Friends, you must have realised by now that in future Bengal will have to play a most important role in this fight for freedom. Let all my sisters and brothers in Bengal prepare for this contingency. I must again call upon my sisters and brothers in Ceylon to come forward and march shoulder to shoulder with us for winning our common liberty. This is a golden opportunity not only for India but for Ceylon as well. When India has been waging a gigantic fight for overthrowing the British Imperialism the task of Ceylon has become very much easier than it would otherwise have been. As for India, so also for Ceylon, the watch-word should be ‘Now or Never.’ Ceylon can hope to be free only when she stands and fights with India.
Friends, do not be carried away for one moment by the pretensions and propaganda carried on by Anglo-American agencies. Look at the map of the world yourselves and you will understand the position today. Except in Africa, the Allies have not made any success anywhere in the world worth the name; and even in Africa, the Allies have not achieved what they promised to the whole world. General Eisenhower is still marking time and sometimes retreating in North Africa.
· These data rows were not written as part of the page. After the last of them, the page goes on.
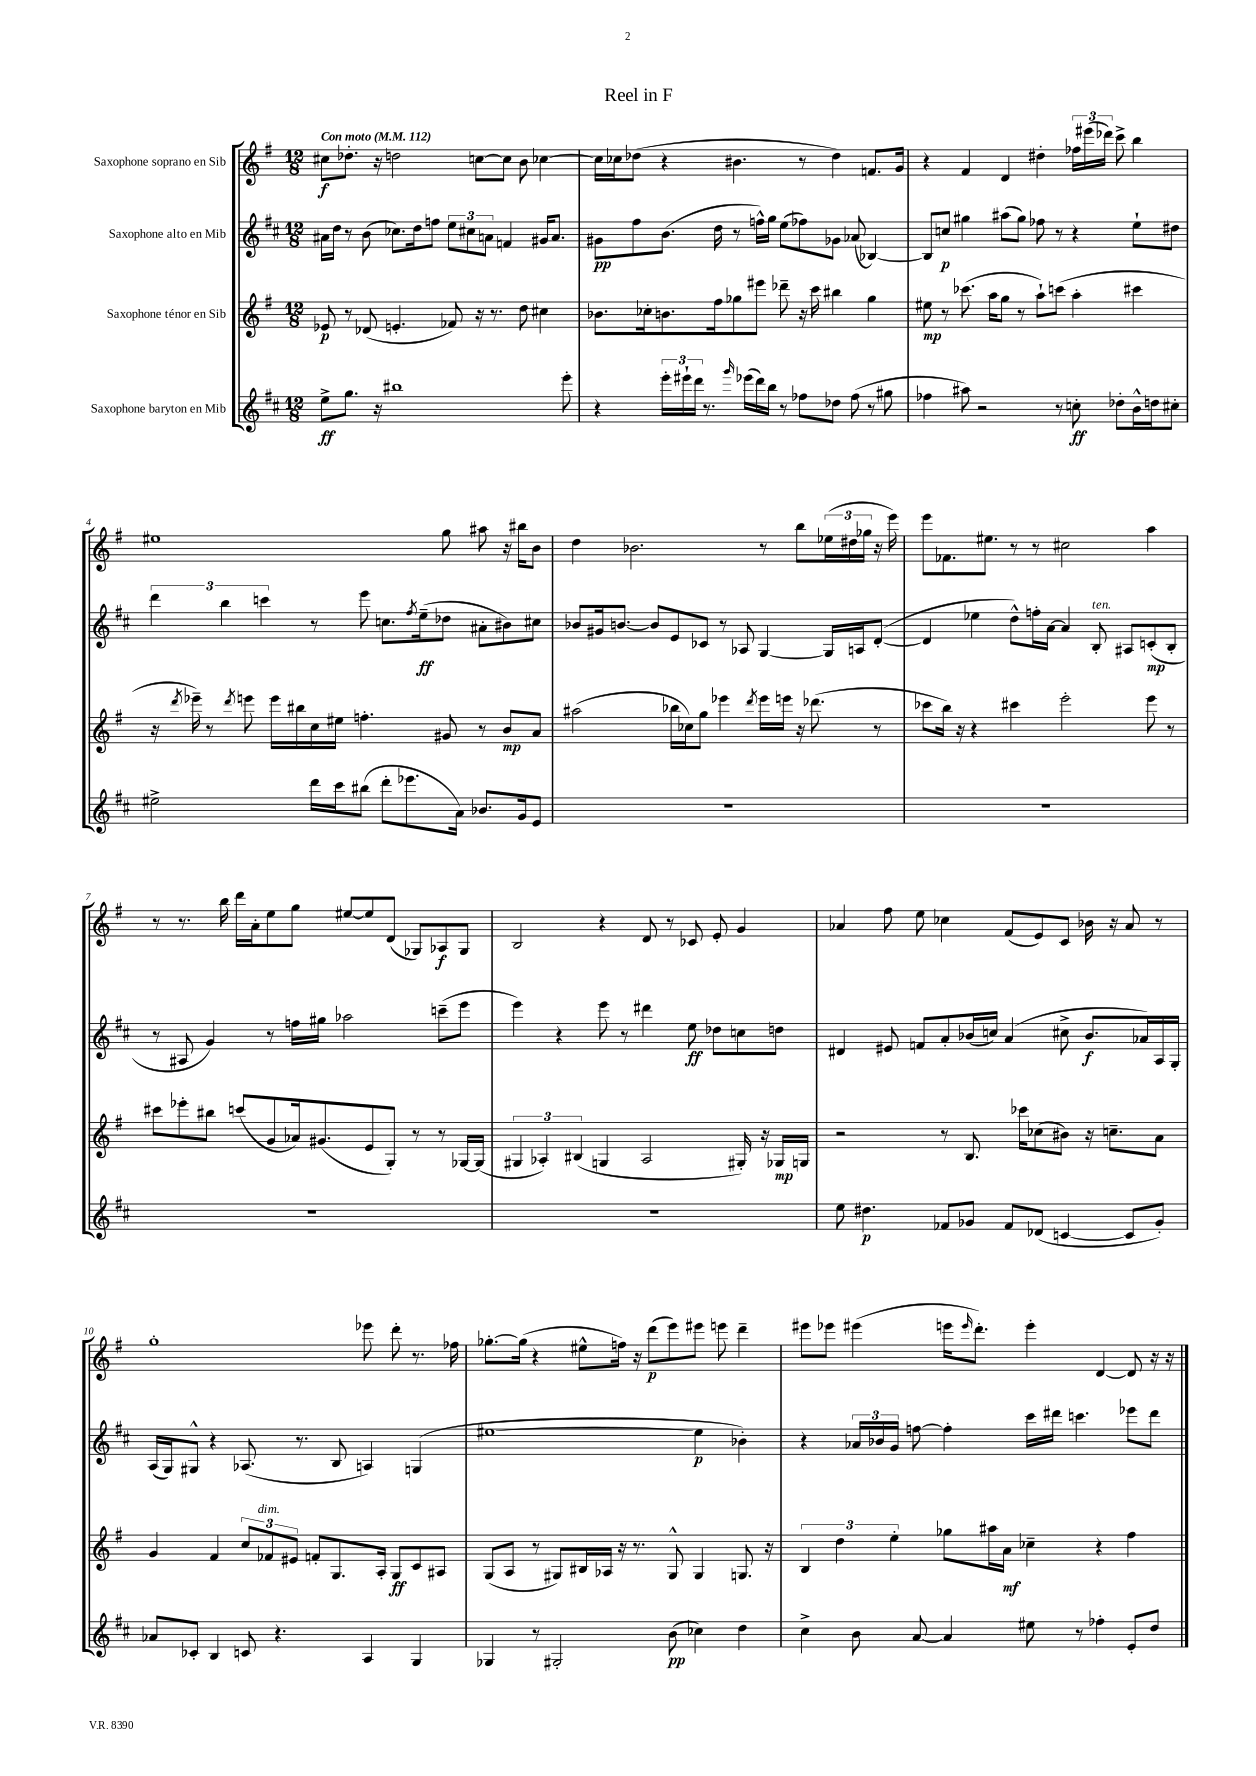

**kern	**kern	**kern	**kern
*staff4	*staff3	*staff2	*staff1
*clefG2	*clefG2	*clefG2	*clefG2
*k[f#c#]	*k[f#]	*k[f#c#]	*k[f#]
*M12/8	*M12/8	*M12/8	*M12/8
*MM112	*MM112	*MM112	*MM112
8ee^	8e-	16a#	8cc#
.	.	16dd	.
8.gg	8r	8r	8.dd-'
.	(8d-	(8b	.
16r	.	.	16r
1bb#	4.e'	8.cc-)	2dd
.	.	16dd	.
.	.	8ff	.
.	8f-)	12ee	.
.	.	12cc#	.
.	16r	.	[8cc
.	.	12a	.
.	8.r	.	.
.	.	4f	8cc]
.	8dd	.	8b
.	4cc#	16g#	[4cc-
.	.	8.a	.
8eee'	.	.	.
=	=	=	=
4r	8.b-	8g#	16cc-]
.	.	.	16cc-
.	.	8ff#	(8dd-
.	16cc-'	.	.
24eee'	8.b	(8.b	4r
24eee#`	.	.	.
24ddd	.	.	.
8.r	.	.	.
.	16ff#	16dd	.
.	8gg-	8r	4.b#
16qqggg	.	.	.
(16eee-	.	.	.
16ddd)	8eee#	16ff^^)	.
16bb	.	16gg	.
8r	8ddd-~	(8ee	.
8ff-	16r	8ff-)	8r
.	16ccc	.	.
8dd-	4bb#	8g-	4dd-)
(8ff-	.	(8a-	.
8r	4gg-	[4B-)	8.f
8gg#	.	.	.
.	.	.	16g
=	=	=	=
4ff-	8ee#	8B-]	4r
.	8r	8cc	.
8aa#)	(8.ccc-	4gg#	4f#
2r	.	.	.
.	16aa	.	.
.	8gg	(8aa#	4d
.	8r	8gg#)	.
.	8aa`)	8ff-	4dd#'
8r	(8ccc	8r	.
8cc'	4aa'	4r	24ff-
.	.	.	(24eee#
.	.	.	24ddd-)
8dd-'	.	.	8ccc^
16b^^	4ccc#	8ee`	4bb
16dd	.	.	.
8cc#'	.	8dd#	.
=	=	=	=
2ee#^	16r	6ddd	1ee#
.	8qddd	.	.
.	16eee-~)	.	.
.	8r	.	.
.	.	6bb	.
.	8qddd	.	.
.	8eee	.	.
.	.	6ccc	.
.	16eee	.	.
.	16bb#	.	.
16ddd	16cc	8r	.
16ccc#	16ee#	.	.
(8bb#	4.ff'	8eee	.
8ddd'	.	8.cc	.
8.eee-	.	.	.
.	.	8qff#	.
.	.	(16ee~	.
.	8g#	8dd-	8gg
16a)	.	.	.
8.b-	8r	8a#'	8aa#
.	8b	8b#)	16r
16g	.	.	16bb#
8e	8a	8cc#	8b
=	=	=	=
1.r	(2aa#	8b-	4dd
.	.	16g#	.
.	.	[8.b	.
.	.	.	2.b-
.	.	8b]	.
.	16bb-	8e	.
.	16cc-)	.	.
.	8gg	8c-	.
.	4eee-	8r	.
.	.	8A-	.
.	8qddd	.	.
.	16eee-	[4G	8r
.	16eee	.	.
.	16r	.	8bb
.	(8.ddd-	.	.
.	.	16G]	(24ee-
.	.	.	24dd#
.	.	16A	.
.	.	.	24gg-
.	8r	([8d'	16r
.	.	.	16eee)
=	=	=	=
1.r	8ccc-	4d]	8eee
.	16bb)	.	8.f-
.	16r	.	.
.	4r	4ee-	.
.	.	.	8.ee#
.	4ccc#	8dd^^)	8r
.	.	16ff'	8r
.	.	[16a	.
.	2eee'	4a]	2cc#
.	.	8B'	.
.	.	8A#	.
.	8eee	(8c'	4aa
.	8r	8B'	.
=	=	=	=
1.r	8ccc#	8r	8r
.	8eee-'	8A#	8.r
.	8bb#	4g)	.
.	.	.	16bb
.	(8ccc	.	16ddd
.	.	.	16a'
.	8g	8r	8ee
.	16a-)	16ff	8gg
.	(8.g#	16gg#	.
.	.	2aa-	[8ee#
.	8e	.	8ee#]
.	8G')	.	(8d
.	8r	.	8G-)
.	8r	(8ccc~	8A-
.	[16G-	8eee	8G-
.	(16G-]	.	.
=	=	=	=
1.r	6G#	4eee)	2B
.	6A-')	.	.
.	.	4r	.
.	(6B#	.	.
.	4G	8eee	4r
.	.	8r	.
.	2A-	4ddd#	8d
.	.	.	8r
.	.	8ee	8c-
.	.	8dd-	8e'
.	16G#')	8cc	4g
.	16r	.	.
.	16G-	8dd	.
.	16G	.	.
=	=	=	=
8ee	2r	4d#	4a-
4.dd#	.	.	.
.	.	8e#	8ff#
.	.	8f	8ee
8f-	8r	8a'	4cc-
8g-	8.B	(16b-	.
.	.	16cc)	.
8f-	.	(4a	(8f#
.	16ccc-	.	.
(8d-	(8cc-	.	8e)
[4c	8b#)	8cc#^	8c
.	16r	8.b-	16b-
.	8.cc~	.	16r
8c]	.	.	8a-
.	.	16a-)	.
8g-')	8a	16A	8r
.	.	16G'	.
=	=	=	=
8a-	4g	(16A	1gg'
.	.	16G)	.
8c-'	.	8G#^^	.
4B	4f#	4r	.
8c	12cc	(8.A-	.
.	12f-	.	.
4.r	.	.	.
.	12e#	.	.
.	.	8.r	.
.	8f'	.	.
.	8.G	8B	.
4A	.	4A)	8eee-
.	16A'	.	.
.	8G	.	8ddd'
4G	8c	(4G	8.r
.	8A#	.	.
.	.	.	16ff-
=	=	=	=
4G-	(8G	[1ee#	[8.gg-'
.	8A	.	.
.	.	.	(16gg-]
8r	8r	.	4r
2G#'	8G#)	.	.
.	16B#	.	8ee#^^
.	16A-	.	.
.	16r	.	16ff)
.	8.r	.	16r
.	.	.	(8ddd
(8b	8G#^^	.	8eee)
4cc-)	4G#	4ee#]	8eee#
.	.	.	8eee
4dd	8.G	4b-')	4ddd~
.	16r	.	.
=	=	=	=
4cc#^	6B	4r	8eee#
.	.	.	8eee-
.	6dd	.	.
8b	.	24a-	(4eee#
.	.	24b-	.
.	6ee'	24g	.
[8a	.	[8ff	.
4a]	8gg-	4ff']	16eee
.	.	.	16qqeee
.	.	.	8.ddd')
.	16aa#	.	.
.	16a	.	.
8ee#	4cc-~	16ccc#	4eee'
.	.	16ddd#	.
8r	.	4.ccc	.
4ff-'	4r	.	[4d
8e'	4ff#	8eee-	8d]
8dd	.	8ddd#	16r
.	.	.	16r
==	==	==	==
*-	*-	*-	*-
To hide the shame of defeat, they have been saying that the most important theatre of war is Russia and not Africa. In Europe, British power and influence simply does not exist. In Russia, the real position will be apparent to anybody who looks at the respective positions of the two armies. In the Far East, the Anglo-Americans have received a shattering defeat and Japanese forces now stand on the eastern frontiers of India. The repeated declarations of the Japanese Prime Minister, General Tojo, have informed the world and the Indian people as to what the Japanese policy in Asia is, and what Japanese policy towards India really is. The final decision of this war will be not in Africa but in Europe and in Asia; and one can see for himself where the Anglo-American forces stand today in Europe and in Asia. They are in a desperate position and any amount of loud and boastful propaganda cannot save them.
Friends, in conclusion, I call upon you to exert yourself to the utmost in this most critical hour in our history. Victory is assured. Time is working for us. Our Allies abroad are all ready to help us. What more can we desire? We have only to continue the struggle, come what may, and no matter what the sacrifice may be. Be confident that India is going to be free and that before long.
Down with British Imperialism! Long Live free India! Long Live Revolution!